I also imagine you wouldn't benefit from ZFS there either, even if the ARC wasn't there. You have a single application and can presumably accept occssional data loss (just fetch content upstream). Just need to handle bitrot detection, but there's ways to get around that application-side.

Better to just have the filesystem get out of the way and just focus on being good at raw I/O scheduling.

I wonder if FreeBSD is going to get something io_uring-esque. That's one of the more interesting developments in kernel space...

drewg123 2 days ago [ - ]

There are benefits to ZFS for spinning drives. Eg, a metadata-only L2 ARC on an NVME drive, with the data coming from a spinning drive would likely perform better than UFS. This is because with UFS, the head has to move around at times to read metadata, where with ZFS and metadata cached on NAND, it could just read data in an ideal case.
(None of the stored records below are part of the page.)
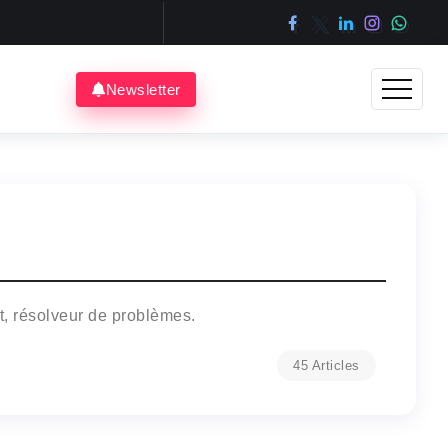
Newsletter
, résolveur de problèmes.
45 Articles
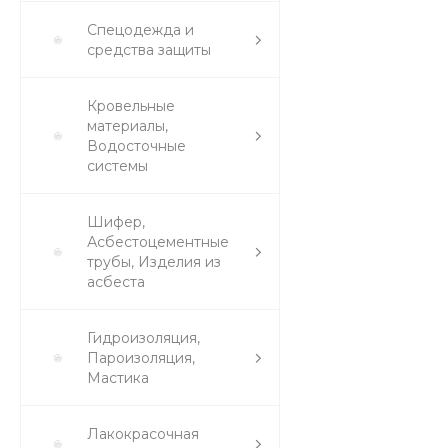
Спецодежда и
средства защиты
Кровельные
материалы,
Водосточные
системы
Шифер,
Асбестоцементные
трубы, Изделия из
асбеста
Гидроизоляция,
Пароизоляция,
Мастика
Лакокрасочная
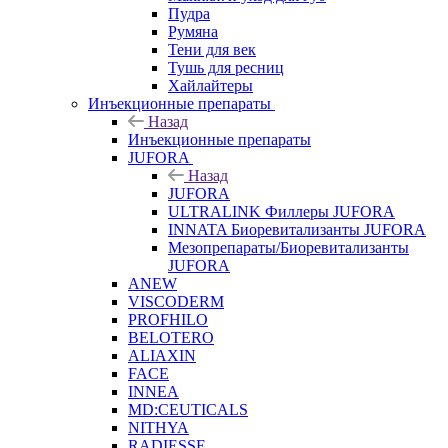
Пудра
Румяна
Тени для век
Тушь для ресниц
Хайлайтеры
Инъекционные препараты
Назад
Инъекционные препараты
JUFORA
Назад
JUFORA
ULTRALINK Филлеры JUFORA
INNATA Биоревитализанты JUFORA
Мезопрепараты/Биоревитализанты
JUFORA
ANEW
VISCODERM
PROFHILO
BELOTERO
ALIAXIN
FACE
INNEA
MD:CEUTICALS
NITHYA
RADIESSE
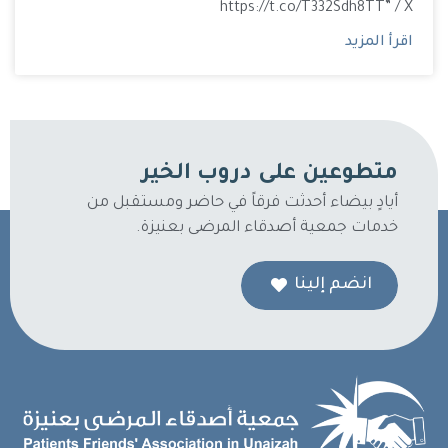
https://t.co/T332Sdh8TT” / X
اقرأ المزيد
متطوعين على دروب الخير
أيادٍ بيضاء أحدثت فرقاً في حاضر ومستقبل من
خدمات جمعية أصدقاء المرضى بعنيزة.
انضم إلينا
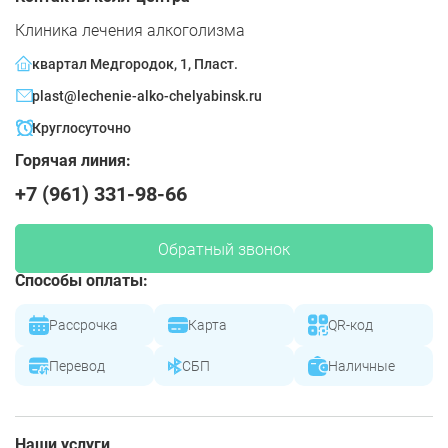
Клиника лечения алкоголизма
квартал Медгородок, 1, Пласт.
plast@lechenie-alko-chelyabinsk.ru
Круглосуточно
Горячая линия:
+7 (961) 331-98-66
Обратный звонок
Способы оплаты:
Рассрочка
Карта
QR-код
Перевод
СБП
Наличные
Наши услуги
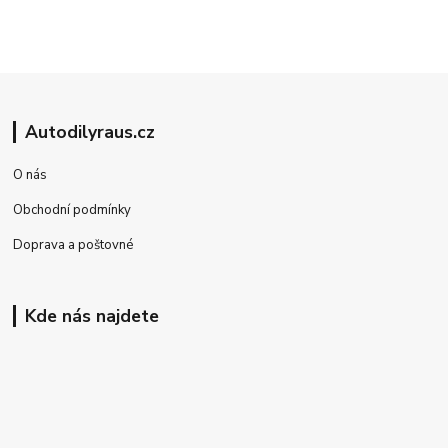
Autodilyraus.cz
O nás
Obchodní podmínky
Doprava a poštovné
Kde nás najdete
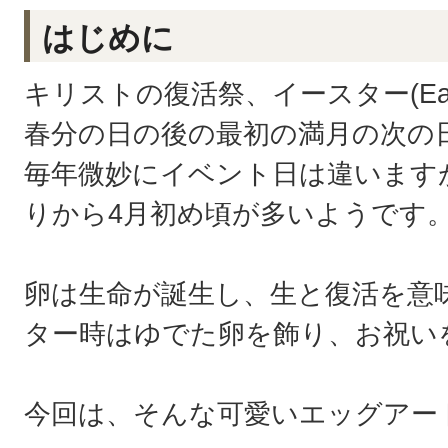
はじめに
キリストの復活祭、イースター(East
春分の日の後の最初の満月の次の
毎年微妙にイベント日は違います
りから4月初め頃が多いようです
卵は生命が誕生し、生と復活を意
ター時はゆでた卵を飾り、お祝い
今回は、そんな可愛いエッグアー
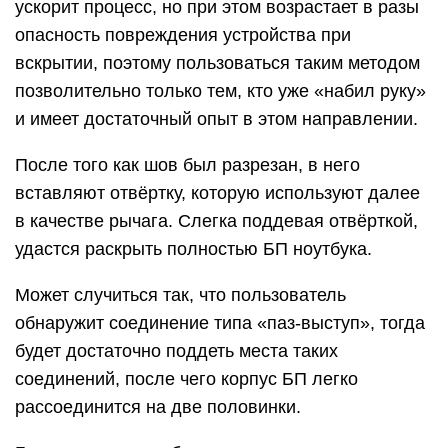
ускорит процесс, но при этом возрастает в разы
опасность повреждения устройства при
вскрытии, поэтому пользоваться таким методом
позволительно только тем, кто уже «набил руку»
и имеет достаточный опыт в этом направлении.
После того как шов был разрезан, в него
вставляют отвёртку, которую используют далее
в качестве рычага. Слегка поддевая отвёрткой,
удастся раскрыть полностью БП ноутбука.
Может случиться так, что пользователь
обнаружит соединение типа «паз-выступ», тогда
будет достаточно поддеть места таких
соединений, после чего корпус БП легко
рассоединится на две половинки.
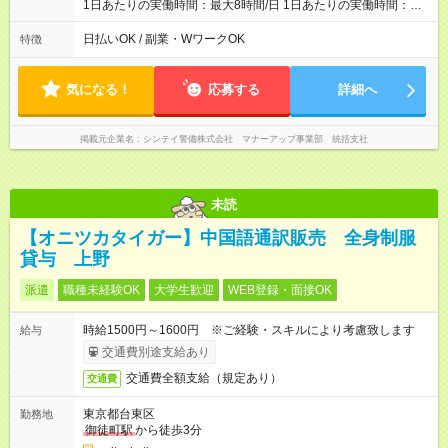
1日あたりの実働時間：最大8時間/日 1日あたりの実働時間：８
時間労働（休憩１時間） シフト例 ・０８：００～１７：００
（休憩１時間あり） ・０９：００～１８：００（休憩１時間あ
日払いOK / 副業・WワークOK
特徴
り） ・１３：００～２２：００（休憩１時間あり） 入社当初は
０９：００～１８：００でお仕事をしてもらいます
気になる！
応募する
詳細へ
掲載元企業名
シンテイ警備株式会社 マナーアップ事業部 統括支社
未読
【オニツカタイガー】中国語通訳販売 全身制服
貸与 上野
派遣
職種未経験OK
大学生歓迎
WEB登録・面接OK
時給1500円～1600円 ※ご経験・スキルにより考慮致します
給与
交通費別途支給あり
交通費全額支給（規定あり）
交通費
東京都台東区
勤務地
御徒町駅
から徒歩3分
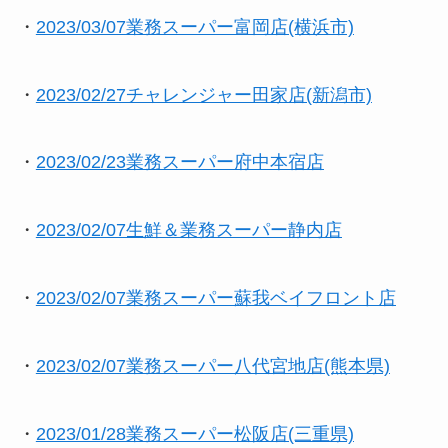
・
2023/03/07業務スーパー富岡店(横浜市)
・
2023/02/27チャレンジャー田家店(新潟市)
・
2023/02/23業務スーパー府中本宿店
・
2023/02/07生鮮＆業務スーパー静内店
・
2023/02/07業務スーパー蘇我ベイフロント店
・
2023/02/07業務スーパー八代宮地店(熊本県)
・
2023/01/28業務スーパー松阪店(三重県)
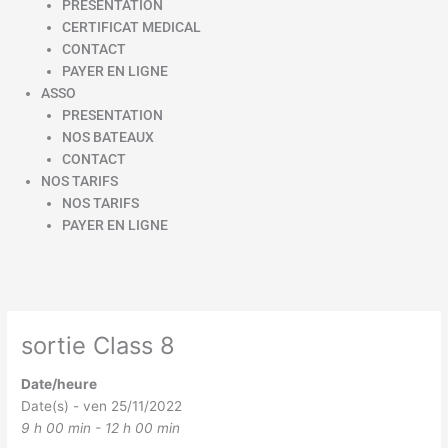
PRESENTATION
CERTIFICAT MEDICAL
CONTACT
PAYER EN LIGNE
ASSO
PRESENTATION
NOS BATEAUX
CONTACT
NOS TARIFS
NOS TARIFS
PAYER EN LIGNE
sortie Class 8
Date/heure
Date(s) - ven 25/11/2022
9 h 00 min - 12 h 00 min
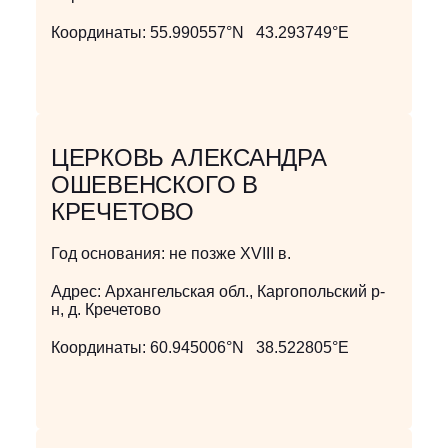
Координаты:
55.990557°N 43.293749°E
ЦЕРКОВЬ АЛЕКСАНДРА
ОШЕВЕНСКОГО В
КРЕЧЕТОВО
Год основания:
не позже XVIII в.
Адрес:
Архангельская обл., Каргопольский р-
н, д. Кречетово
Координаты:
60.945006°N 38.522805°E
FreeBSD has "fire and forget" behavior in the context of several common hot paths, so the need for io_uring is less urgent. Eg, sendfile is "fire and forget" from the application's perspective. If data is not resident, the network buffers are pre-allocated and staged on the socket buffer. When the io completes, the disk interrupt handler then flips the pre-staged buffers (whose pages now contain valid data) to "ready" and pokes the TCP state machine.

Similarly, FreeBSD has OpenBSD inspired splice which is fire-and-forget once 2 sockets are spliced.

arghwhat a day ago [ - ]

For filesystems where in-memory cache is insufficient, maybe a generic ephemeral inode/dentry cache system - L2ARC without zfsisms - would be useful...

But to be fair, we are approaching the point where spinning rust stops making sense for even the remaining use cases, and so designing new optimizations specifically for it might be a bit silly now.